Но едва он лег в постель, как в замке и вокруг него поднялся такой шум, какого еще не слыхивали человеческие уши. За стенами замка выли собаки, ухали совы, кричали сычи, мяукали коты, грохотал гром, а в самом замке кто-то волочил цепи, опрокидывал мебель, катил камни; это был такой шум, гвалт и крик, что можно было подумать, будто ведьмы со всей округи в ответ на призыв самого Сатаны изменили обычное место своих сборищ и, вместо того чтобы собираться, как всегда, на Брокене, слетелись к замку Вистгау.
В полночь шум прекратился и воцарилась такая глубокая тишина, что любой человек мог услышать один за другим двенадцать ударов башенных часов. С последним ударом немного успокоившийся Вильбольд высунул голову из-под одеяла и отважился оглядеться. И вдруг волосы зашевелились у него на голове, холодный пот выступил на его лбу — напротив его постели из стены выдвинулась огненная рука и кончиком пальца, словно пером, начертала на темных стенах комнаты такие слова:
Господь дает семь дней, чтобы завет графини Ты выполнил — таков вердикт его суда.
И если зло творить не перестанешь ныне,
Ты замка славного лишишься навсегда.
Написав последнее слово, рука исчезла; вслед за этим одна за одной, в том же порядке, как они были начертаны, все буквы исчезли, и сразу же после этого комната, еще мгновение тому назад освещенная этим огненным четверостишием, погрузилась в непроглядную тьму.
На следующий день все до единого слуги барона обратились к нему с просьбой уволить их, заявив, что больше не хотят оставаться в замке.
Вильбольд, в глубине души таивший такое же сильное желание покинуть Вистгау, ответил им, что, не желая расставаться с такими отличными слугами, он решил жить в каком-нибудь другом поместье и оставить замок Вистгау духам, видимо притязающим на владение им.
И в тот же самый день, невзирая на слезы Хильды, барон покинул старый донжон и переехал жить в свой наследственный замок Эйзенфельд, расположенный в половине дня пути от Вистгау.
XIV
РЫЦАРЬ ТОРАЛЬД
В это время две новости наделали много шуму в поместье Розенбергов: первая — отъезд барона Вильбольда фон Эйзенфельда, а вторая — прибытие рыцаря Торальда.

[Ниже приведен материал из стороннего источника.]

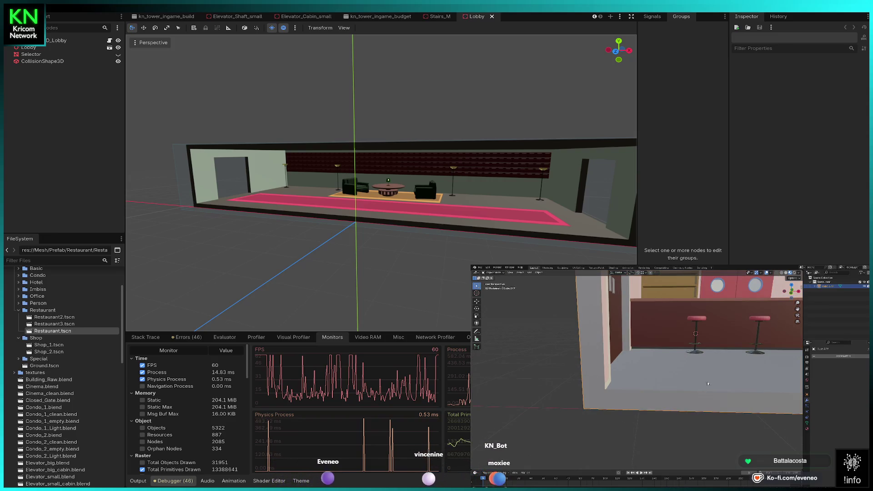
scroll(632, 370, down, 10)
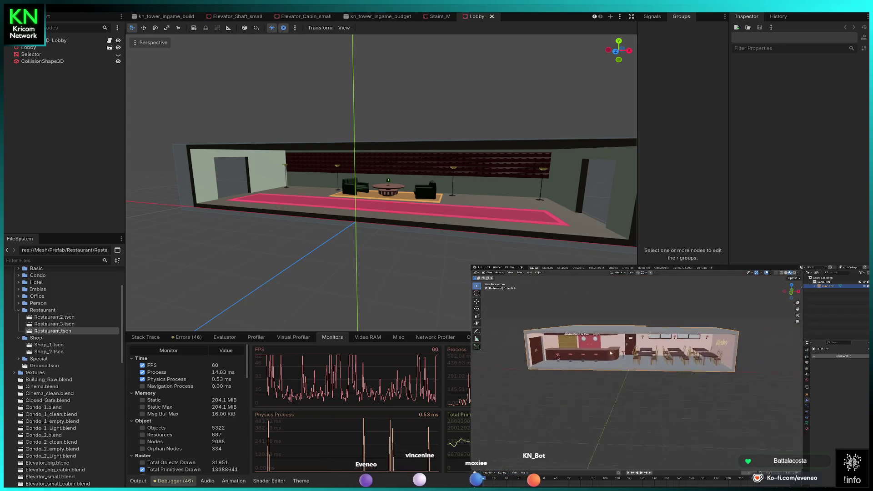
Purge the restaurant file's unused data via Clean Up, then go to the File menu for the office model.
click(479, 268)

Рыцарь Торальд был красивый молодой человек лет двадцати двух от роду, несмотря на свой еще юный возраст успевший побывать во всех главных королевских дворах Европы, приобретя там твердую репутацию человека мужественного и вместе с тем галантного.
И правда, он являл собою самого совершенного кавалера, и о его воспитании рассказывали просто сказочные истории: поговаривали, что еще ребенком его доверили королю кобольдов, который, будучи государем широко образованным, поклялся сделать Торальда настоящим вельможей. И он научил мальчика читать самые древние рукописи, говорить не только на всех живых языках, но даже и на мертвых, играть на лютне, петь, ездить верхом, владеть оружием и биться на копьях; затем, когда ученику исполнилось восемнадцать лет и когда король, его наставник, увидел, что юноша достиг вершины совершенства в любом деле, с которым он пожелал его познакомить, воспитатель подарил своему воспитаннику знаменитого коня Буцефала, никогда не ведавшего устали; знаменитое копье рыцаря Астольфа, выбивавшее из седла любого, кого касалось его алмазное острие; и наконец знаменитый меч Дюрандаль, разбивавший, словно стеклянные, самые крепкие и отлично изготовленные доспехи. Затем к этим дарам, и так весьма драгоценным, король добавил дар еще более достойный одобрения, а именно кошелек, в котором всегда лежали двадцать пять золотых экю.